Aridjis and Paris win £20,000 Eccles Centre & Hay Festival Writer’s Award

Aridjis and Paris win £20,000 Eccles Centre & Hay Festival Writer’s Award

Chloe Aridjis and Daniel Saldaña Paris have won the £20,000 Eccles Centre & Hay Festival Writer’s Award for their unpublished novels.

Announced at an evening reception at the British Library last night (25th November), the two winners were selected from an eight-strong shortlist of yet-to-be-published books set across North and South America.

Both writers have received £20,000 and a year’s writing residency at the British Library to develop their books and, for the first time, a dedicated platform at Hay Festival events in the UK and Latin America.

Aridjis, a Mexican writer based in London, won for her forthcoming English language novel Reports from the Land of the Bats, which will explore the complex encounters between artistic, anthropological and local interests and is set in the Mexican state of Chiapas. Aridjis plans to map out her own Chiapanecan topography using material from the British Library’s Latin American collection. She will also draw from a variety of sources including botanical manuals, political tracts, the dream chronicles of the Tzotzil Indians and early travelogues and accounts from the Conquest. 

Judge Erica Wagner said: “It was thrilling to choose Chloe as a 2020 winner of the Writer's Award. Her fifth novel, Reports from the Land of the Bats, engages deeply not only with her own personal story but also with the stories threaded through Mexico's histories: indigenous, colonial, political. Aridjis's fascinating application showed her to be a writer truly coming into her own, and we were delighted to recognize her with this award.”

Paris is an essayist, poet, and novelist born in Mexico City whose work has been translated into several languages. He received the award for his proposed novel Principio de mediocridad. The book is a story composed of four first person narrations, each an intense relationship with the history and geography of the city of Cuernavaca, Mexico. Paris will use the British Library’s Latin American collection to research the cultural history of landscapes and artistic movements in Latin America.

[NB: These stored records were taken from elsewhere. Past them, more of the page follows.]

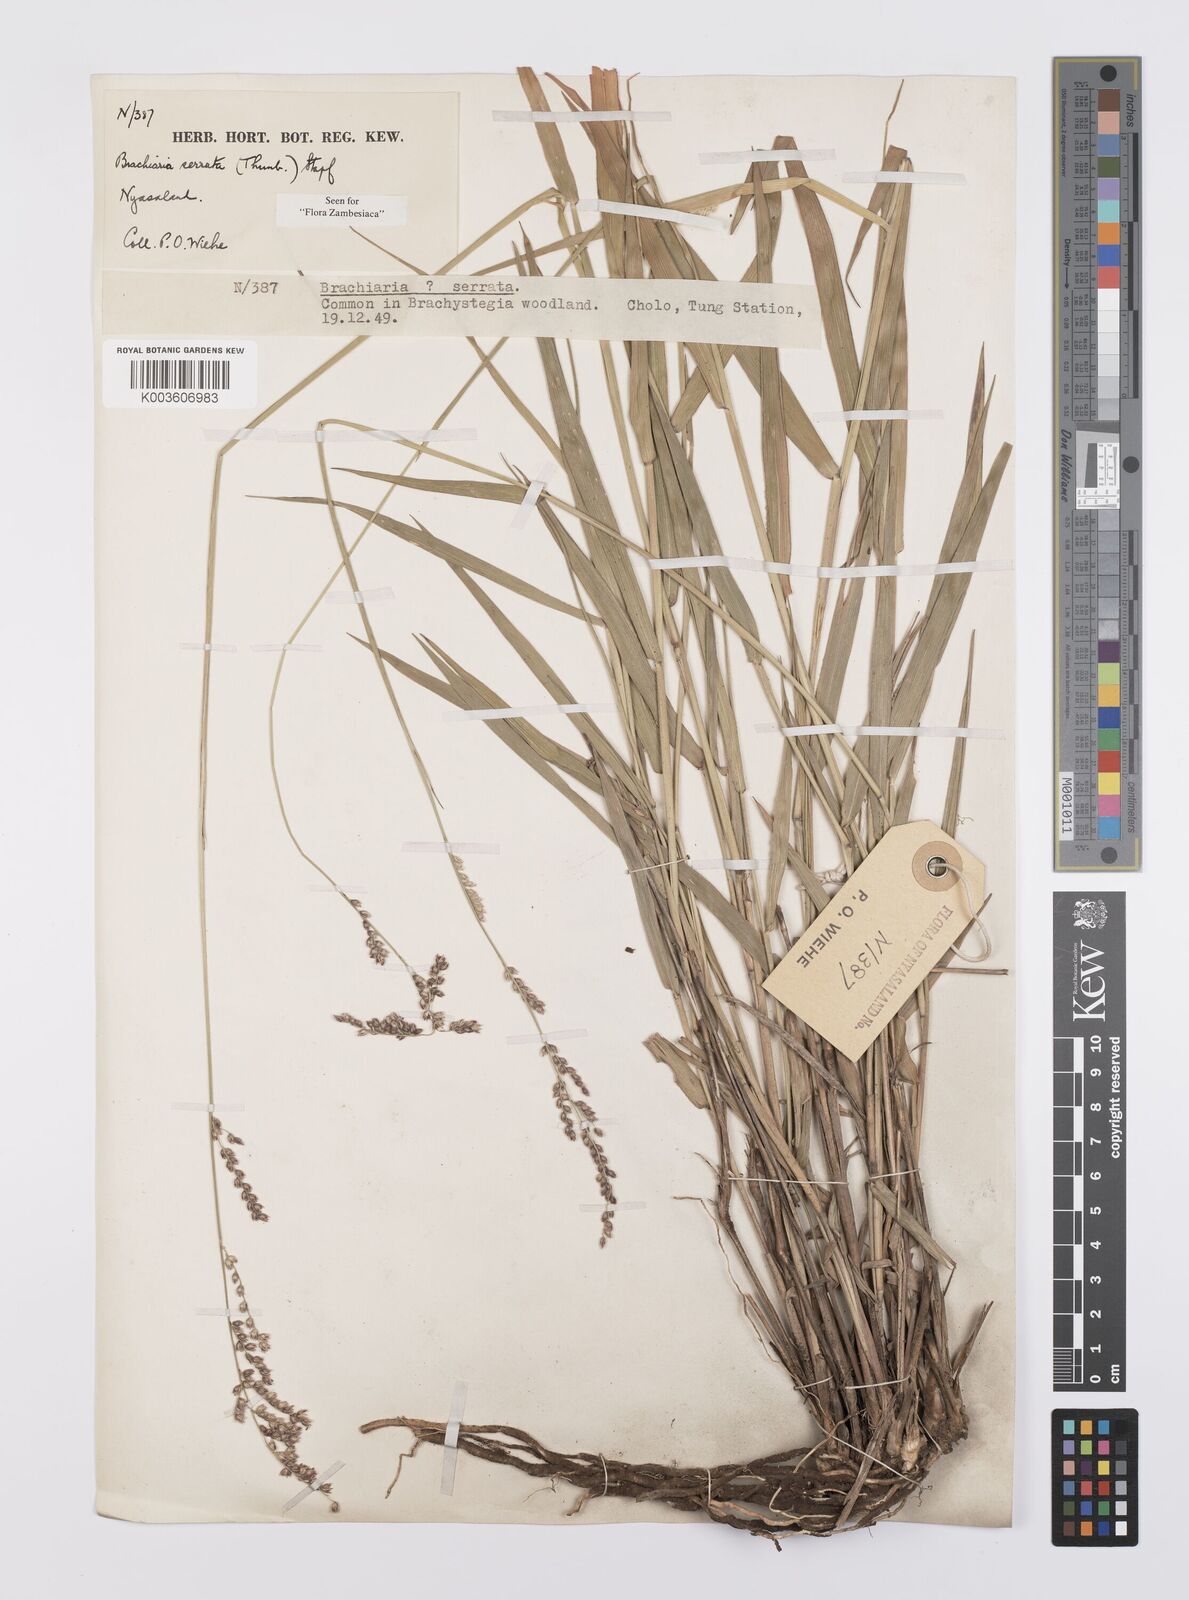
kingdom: Plantae
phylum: Tracheophyta
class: Liliopsida
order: Poales
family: Poaceae
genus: Urochloa
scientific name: Urochloa serrata
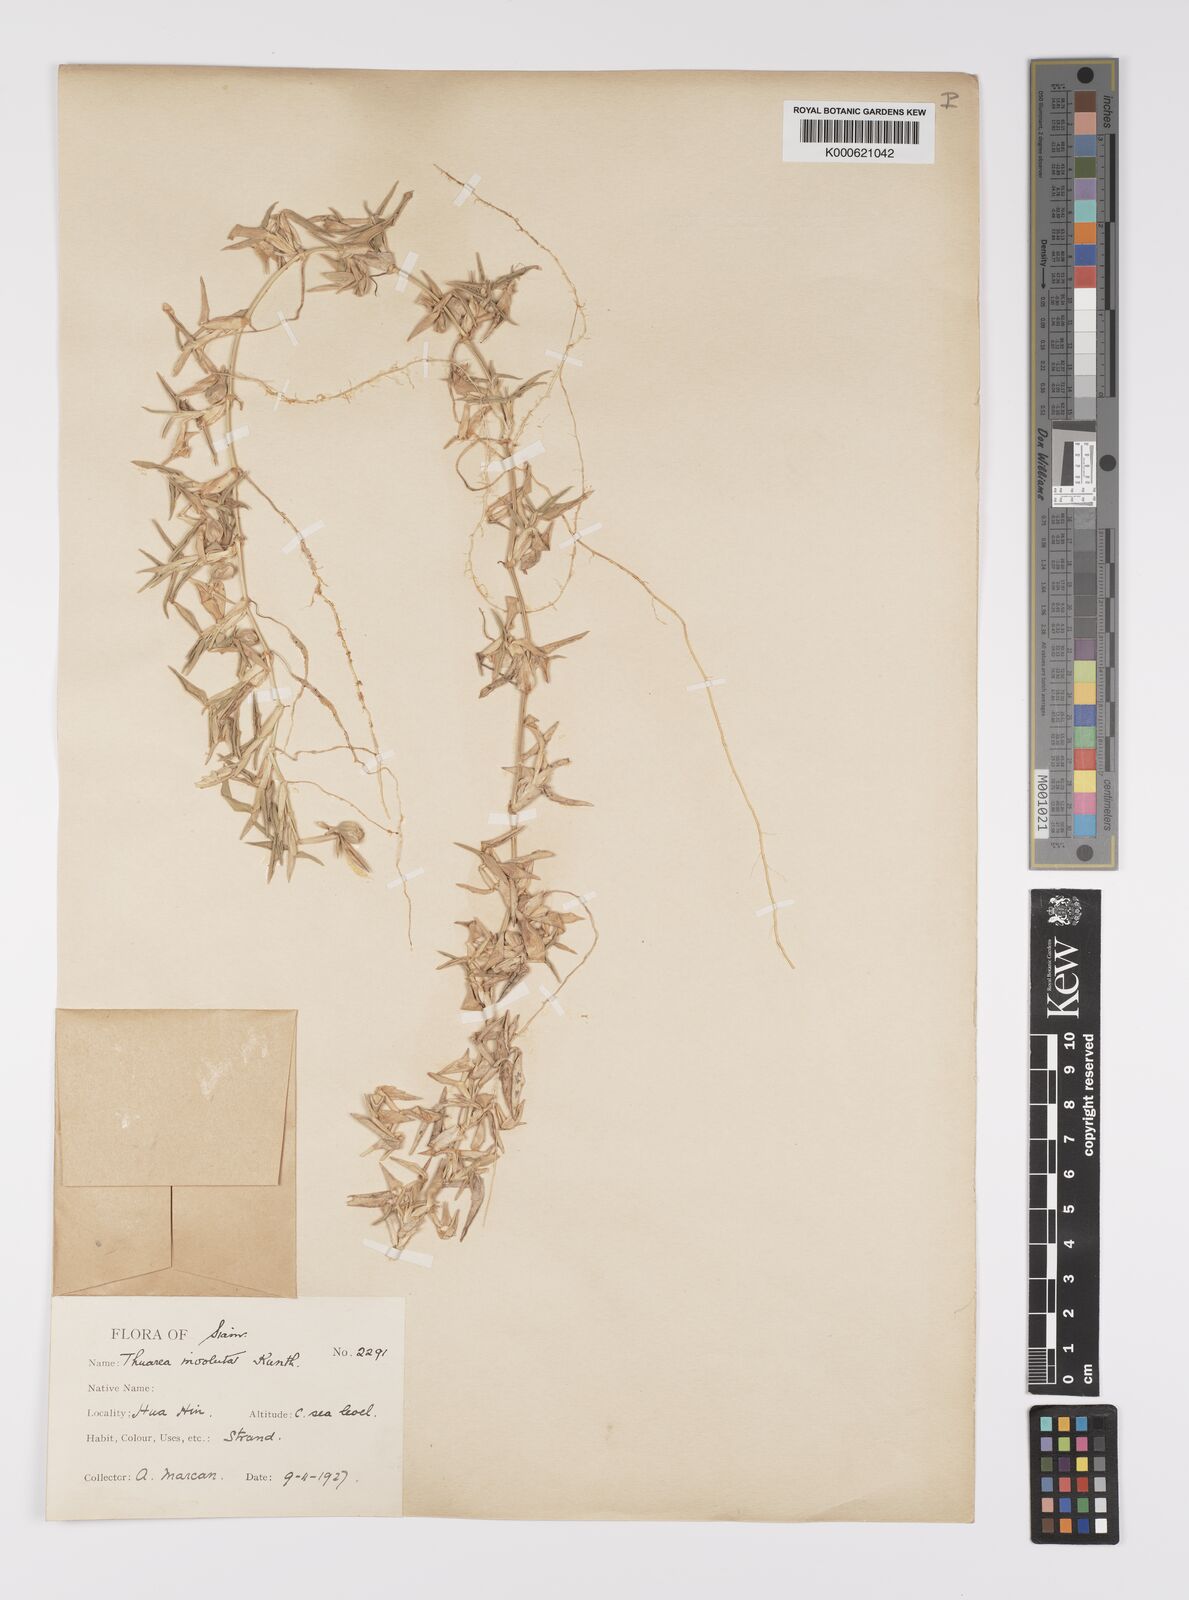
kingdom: Plantae
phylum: Tracheophyta
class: Liliopsida
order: Poales
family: Poaceae
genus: Thuarea
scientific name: Thuarea involuta
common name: Tropical beach grass
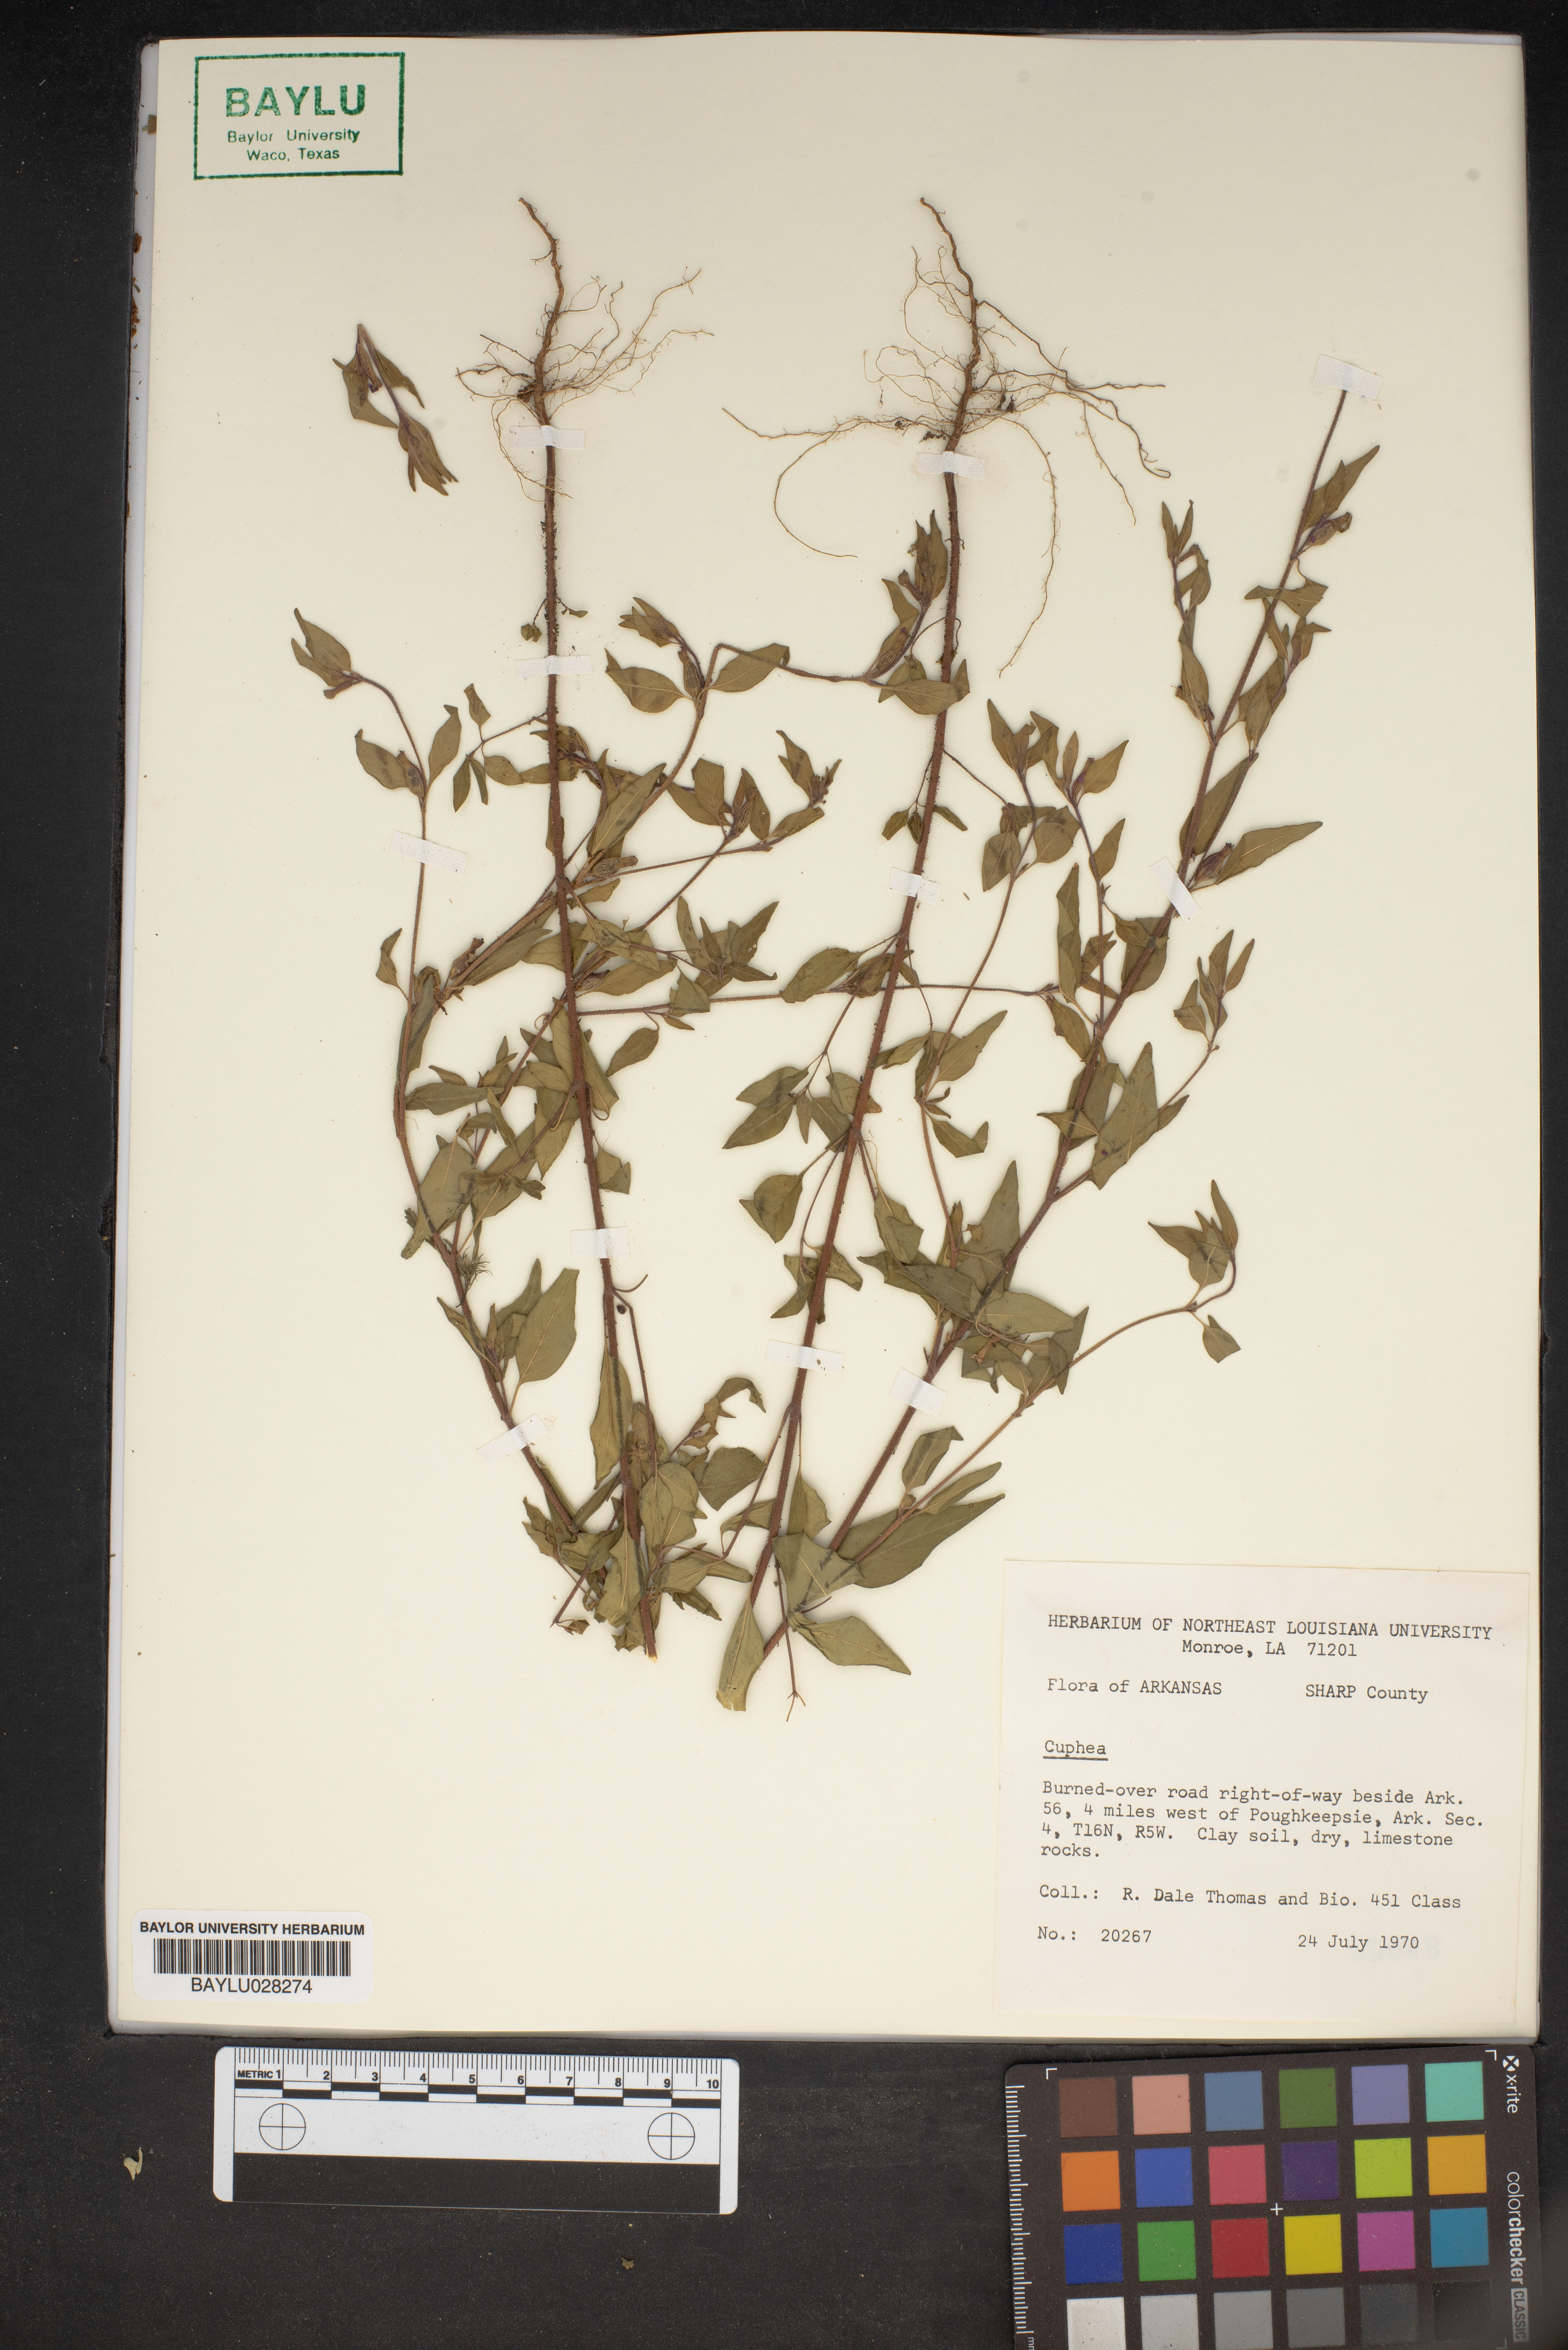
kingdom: Plantae
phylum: Tracheophyta
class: Magnoliopsida
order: Myrtales
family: Lythraceae
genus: Cuphea
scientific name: Cuphea
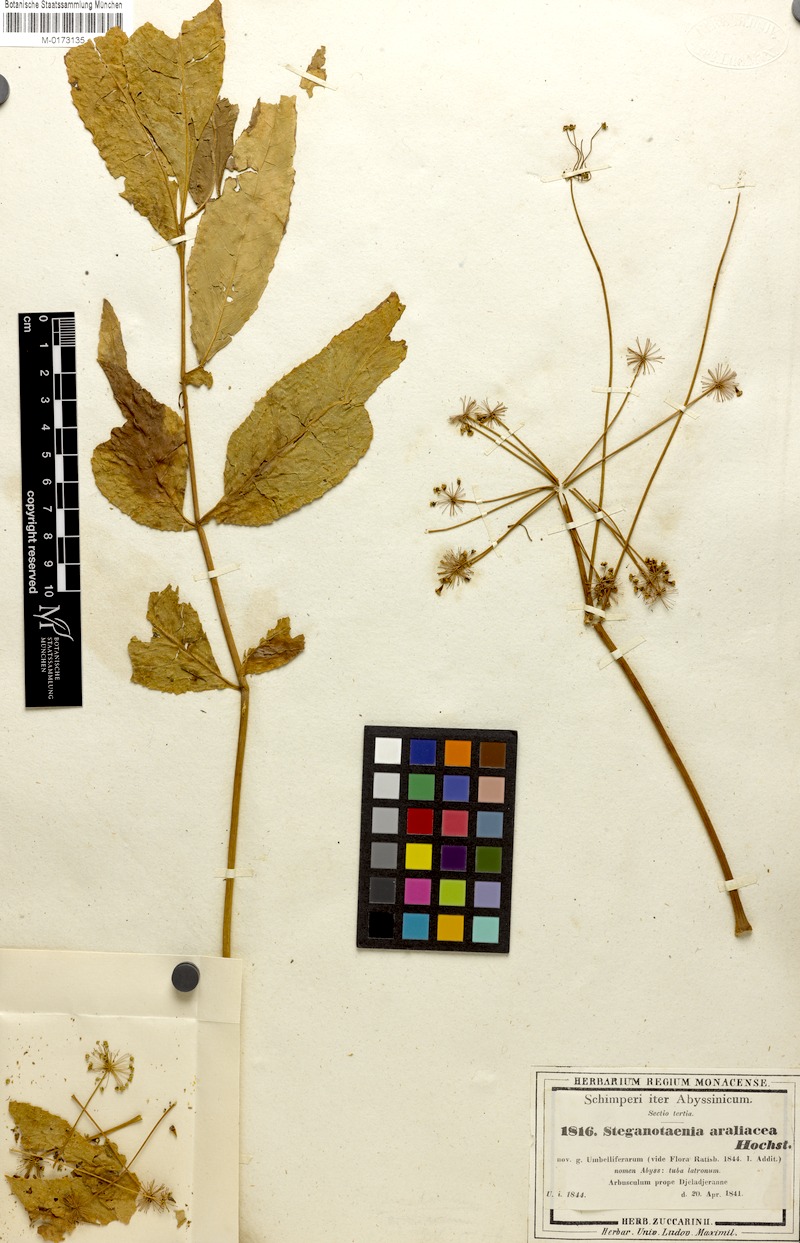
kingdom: Plantae
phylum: Tracheophyta
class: Magnoliopsida
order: Apiales
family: Apiaceae
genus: Steganotaenia
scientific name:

Judge Catherine Eccles said: “Daniel Saldaña Paris’ multi-voiced, multi-layered proposed novel set in the Mexican city of Cuenavaca has the ambition and originality we look for in our support of writers researching in the British Library collections.  This first Spanish-language winner is the exciting beginning of a collaboration that forges links across nations and languages in a time when this is more urgent than ever.”

Also shortlisted were Nikesh Shukla for Guest Is God, Jon Lee Anderson for his forthcoming biography of Fidel Castro, Gloria Susana Esquivel for her non-fiction project The ones that were there: artists, writers, politicians, intellectuals and activists, Yara Rodrigues Fowler for Love in the time of -, Carlos Granés for American Delirium: Artistic Vanguard and Political Radicalism in Latin America, and Year of the Crisis by Nicholas Pierpan.